[LISTED ENTRIES]
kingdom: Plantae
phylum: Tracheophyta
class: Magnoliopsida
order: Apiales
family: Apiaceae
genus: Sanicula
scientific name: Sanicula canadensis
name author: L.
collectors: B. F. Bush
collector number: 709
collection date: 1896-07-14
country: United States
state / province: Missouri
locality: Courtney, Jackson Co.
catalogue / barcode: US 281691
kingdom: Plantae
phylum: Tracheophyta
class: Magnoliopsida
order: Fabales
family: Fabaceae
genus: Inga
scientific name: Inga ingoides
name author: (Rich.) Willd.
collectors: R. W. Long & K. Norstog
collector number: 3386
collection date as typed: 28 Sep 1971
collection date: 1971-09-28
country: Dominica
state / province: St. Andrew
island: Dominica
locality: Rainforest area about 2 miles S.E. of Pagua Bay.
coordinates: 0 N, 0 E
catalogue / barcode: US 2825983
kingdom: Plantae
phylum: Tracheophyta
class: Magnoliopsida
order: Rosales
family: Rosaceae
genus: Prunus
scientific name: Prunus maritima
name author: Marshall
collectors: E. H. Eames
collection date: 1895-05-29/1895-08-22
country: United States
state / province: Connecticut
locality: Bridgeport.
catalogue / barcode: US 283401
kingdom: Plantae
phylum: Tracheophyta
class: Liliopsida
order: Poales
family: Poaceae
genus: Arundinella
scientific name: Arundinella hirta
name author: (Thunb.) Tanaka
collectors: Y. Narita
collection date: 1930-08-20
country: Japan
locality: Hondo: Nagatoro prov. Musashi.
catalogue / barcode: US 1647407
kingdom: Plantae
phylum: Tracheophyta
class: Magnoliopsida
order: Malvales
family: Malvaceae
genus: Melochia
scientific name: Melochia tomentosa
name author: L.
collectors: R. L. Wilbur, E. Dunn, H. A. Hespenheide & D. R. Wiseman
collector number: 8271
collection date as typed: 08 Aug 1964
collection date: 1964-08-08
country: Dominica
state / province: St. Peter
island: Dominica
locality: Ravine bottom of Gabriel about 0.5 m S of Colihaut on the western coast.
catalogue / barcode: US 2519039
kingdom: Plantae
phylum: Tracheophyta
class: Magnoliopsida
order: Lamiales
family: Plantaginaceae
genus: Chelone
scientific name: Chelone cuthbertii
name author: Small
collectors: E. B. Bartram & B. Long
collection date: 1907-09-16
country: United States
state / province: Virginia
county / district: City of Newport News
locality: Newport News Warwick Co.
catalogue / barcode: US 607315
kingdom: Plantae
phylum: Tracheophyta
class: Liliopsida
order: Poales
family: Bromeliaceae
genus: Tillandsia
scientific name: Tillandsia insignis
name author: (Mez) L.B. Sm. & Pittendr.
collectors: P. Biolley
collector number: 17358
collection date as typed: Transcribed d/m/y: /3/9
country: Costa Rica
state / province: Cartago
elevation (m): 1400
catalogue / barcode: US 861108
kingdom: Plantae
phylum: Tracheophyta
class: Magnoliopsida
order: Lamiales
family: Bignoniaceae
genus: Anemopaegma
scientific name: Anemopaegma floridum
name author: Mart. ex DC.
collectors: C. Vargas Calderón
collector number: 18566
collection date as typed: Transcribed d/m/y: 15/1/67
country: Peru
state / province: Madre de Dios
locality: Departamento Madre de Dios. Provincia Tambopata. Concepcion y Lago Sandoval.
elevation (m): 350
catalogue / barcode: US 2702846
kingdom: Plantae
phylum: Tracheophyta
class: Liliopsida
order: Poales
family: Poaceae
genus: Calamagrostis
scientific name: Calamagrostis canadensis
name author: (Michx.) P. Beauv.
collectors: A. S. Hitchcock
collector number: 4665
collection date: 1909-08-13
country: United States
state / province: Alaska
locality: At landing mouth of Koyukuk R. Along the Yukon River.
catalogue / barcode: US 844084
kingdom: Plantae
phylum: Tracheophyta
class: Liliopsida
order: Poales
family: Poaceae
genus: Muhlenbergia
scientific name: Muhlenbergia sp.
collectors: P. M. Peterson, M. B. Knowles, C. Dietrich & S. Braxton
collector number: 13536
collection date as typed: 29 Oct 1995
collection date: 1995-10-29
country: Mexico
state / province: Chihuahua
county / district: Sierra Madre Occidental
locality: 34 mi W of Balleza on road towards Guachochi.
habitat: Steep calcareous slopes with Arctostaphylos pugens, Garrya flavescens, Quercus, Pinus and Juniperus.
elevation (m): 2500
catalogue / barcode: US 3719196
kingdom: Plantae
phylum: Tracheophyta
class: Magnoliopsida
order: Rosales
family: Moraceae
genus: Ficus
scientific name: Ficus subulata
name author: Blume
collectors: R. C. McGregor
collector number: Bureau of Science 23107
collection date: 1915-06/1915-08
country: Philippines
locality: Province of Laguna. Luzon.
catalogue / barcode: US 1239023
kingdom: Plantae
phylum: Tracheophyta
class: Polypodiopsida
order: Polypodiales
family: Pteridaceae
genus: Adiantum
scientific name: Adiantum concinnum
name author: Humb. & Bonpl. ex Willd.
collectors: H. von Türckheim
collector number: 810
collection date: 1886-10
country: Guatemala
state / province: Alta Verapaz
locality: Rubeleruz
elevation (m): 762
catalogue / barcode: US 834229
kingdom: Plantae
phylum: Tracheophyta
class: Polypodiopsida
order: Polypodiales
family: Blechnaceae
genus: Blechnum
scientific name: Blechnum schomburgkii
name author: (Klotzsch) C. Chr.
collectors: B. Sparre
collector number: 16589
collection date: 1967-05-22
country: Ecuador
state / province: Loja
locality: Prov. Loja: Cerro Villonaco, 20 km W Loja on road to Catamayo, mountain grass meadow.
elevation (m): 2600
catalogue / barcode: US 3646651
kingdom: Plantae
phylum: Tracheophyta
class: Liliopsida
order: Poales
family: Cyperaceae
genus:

[STATED GOAL] Copy out every line of the records above word for word, keeping each line as it is.

[WRITTEN SOLUTION]
kingdom: Plantae
phylum: Tracheophyta
class: Magnoliopsida
order: Apiales
family: Apiaceae
genus: Sanicula
scientific name: Sanicula canadensis
name author: L.
collectors: B. F. Bush
collector number: 709
collection date: 1896-07-14
country: United States
state / province: Missouri
locality: Courtney, Jackson Co.
catalogue / barcode: US 281691
kingdom: Plantae
phylum: Tracheophyta
class: Magnoliopsida
order: Fabales
family: Fabaceae
genus: Inga
scientific name: Inga ingoides
name author: (Rich.) Willd.
collectors: R. W. Long & K. Norstog
collector number: 3386
collection date as typed: 28 Sep 1971
collection date: 1971-09-28
country: Dominica
state / province: St. Andrew
island: Dominica
locality: Rainforest area about 2 miles S.E. of Pagua Bay.
coordinates: 0 N, 0 E
catalogue / barcode: US 2825983
kingdom: Plantae
phylum: Tracheophyta
class: Magnoliopsida
order: Rosales
family: Rosaceae
genus: Prunus
scientific name: Prunus maritima
name author: Marshall
collectors: E. H. Eames
collection date: 1895-05-29/1895-08-22
country: United States
state / province: Connecticut
locality: Bridgeport.
catalogue / barcode: US 283401
kingdom: Plantae
phylum: Tracheophyta
class: Liliopsida
order: Poales
family: Poaceae
genus: Arundinella
scientific name: Arundinella hirta
name author: (Thunb.) Tanaka
collectors: Y. Narita
collection date: 1930-08-20
country: Japan
locality: Hondo: Nagatoro prov. Musashi.
catalogue / barcode: US 1647407
kingdom: Plantae
phylum: Tracheophyta
class: Magnoliopsida
order: Malvales
family: Malvaceae
genus: Melochia
scientific name: Melochia tomentosa
name author: L.
collectors: R. L. Wilbur, E. Dunn, H. A. Hespenheide & D. R. Wiseman
collector number: 8271
collection date as typed: 08 Aug 1964
collection date: 1964-08-08
country: Dominica
state / province: St. Peter
island: Dominica
locality: Ravine bottom of Gabriel about 0.5 m S of Colihaut on the western coast.
catalogue / barcode: US 2519039
kingdom: Plantae
phylum: Tracheophyta
class: Magnoliopsida
order: Lamiales
family: Plantaginaceae
genus: Chelone
scientific name: Chelone cuthbertii
name author: Small
collectors: E. B. Bartram & B. Long
collection date: 1907-09-16
country: United States
state / province: Virginia
county / district: City of Newport News
locality: Newport News Warwick Co.
catalogue / barcode: US 607315
kingdom: Plantae
phylum: Tracheophyta
class: Liliopsida
order: Poales
family: Bromeliaceae
genus: Tillandsia
scientific name: Tillandsia insignis
name author: (Mez) L.B. Sm. & Pittendr.
collectors: P. Biolley
collector number: 17358
collection date as typed: Transcribed d/m/y: /3/9
country: Costa Rica
state / province: Cartago
elevation (m): 1400
catalogue / barcode: US 861108
kingdom: Plantae
phylum: Tracheophyta
class: Magnoliopsida
order: Lamiales
family: Bignoniaceae
genus: Anemopaegma
scientific name: Anemopaegma floridum
name author: Mart. ex DC.
collectors: C. Vargas Calderón
collector number: 18566
collection date as typed: Transcribed d/m/y: 15/1/67
country: Peru
state / province: Madre de Dios
locality: Departamento Madre de Dios. Provincia Tambopata. Concepcion y Lago Sandoval.
elevation (m): 350
catalogue / barcode: US 2702846
kingdom: Plantae
phylum: Tracheophyta
class: Liliopsida
order: Poales
family: Poaceae
genus: Calamagrostis
scientific name: Calamagrostis canadensis
name author: (Michx.) P. Beauv.
collectors: A. S. Hitchcock
collector number: 4665
collection date: 1909-08-13
country: United States
state / province: Alaska
locality: At landing mouth of Koyukuk R. Along the Yukon River.
catalogue / barcode: US 844084
kingdom: Plantae
phylum: Tracheophyta
class: Liliopsida
order: Poales
family: Poaceae
genus: Muhlenbergia
scientific name: Muhlenbergia sp.
collectors: P. M. Peterson, M. B. Knowles, C. Dietrich & S. Braxton
collector number: 13536
collection date as typed: 29 Oct 1995
collection date: 1995-10-29
country: Mexico
state / province: Chihuahua
county / district: Sierra Madre Occidental
locality: 34 mi W of Balleza on road towards Guachochi.
habitat: Steep calcareous slopes with Arctostaphylos pugens, Garrya flavescens, Quercus, Pinus and Juniperus.
elevation (m): 2500
catalogue / barcode: US 3719196
kingdom: Plantae
phylum: Tracheophyta
class: Magnoliopsida
order: Rosales
family: Moraceae
genus: Ficus
scientific name: Ficus subulata
name author: Blume
collectors: R. C. McGregor
collector number: Bureau of Science 23107
collection date: 1915-06/1915-08
country: Philippines
locality: Province of Laguna. Luzon.
catalogue / barcode: US 1239023
kingdom: Plantae
phylum: Tracheophyta
class: Polypodiopsida
order: Polypodiales
family: Pteridaceae
genus: Adiantum
scientific name: Adiantum concinnum
name author: Humb. & Bonpl. ex Willd.
collectors: H. von Türckheim
collector number: 810
collection date: 1886-10
country: Guatemala
state / province: Alta Verapaz
locality: Rubeleruz
elevation (m): 762
catalogue / barcode: US 834229
kingdom: Plantae
phylum: Tracheophyta
class: Polypodiopsida
order: Polypodiales
family: Blechnaceae
genus: Blechnum
scientific name: Blechnum schomburgkii
name author: (Klotzsch) C. Chr.
collectors: B. Sparre
collector number: 16589
collection date: 1967-05-22
country: Ecuador
state / province: Loja
locality: Prov. Loja: Cerro Villonaco, 20 km W Loja on road to Catamayo, mountain grass meadow.
elevation (m): 2600
catalogue / barcode: US 3646651
kingdom: Plantae
phylum: Tracheophyta
class: Liliopsida
order: Poales
family: Cyperaceae
genus:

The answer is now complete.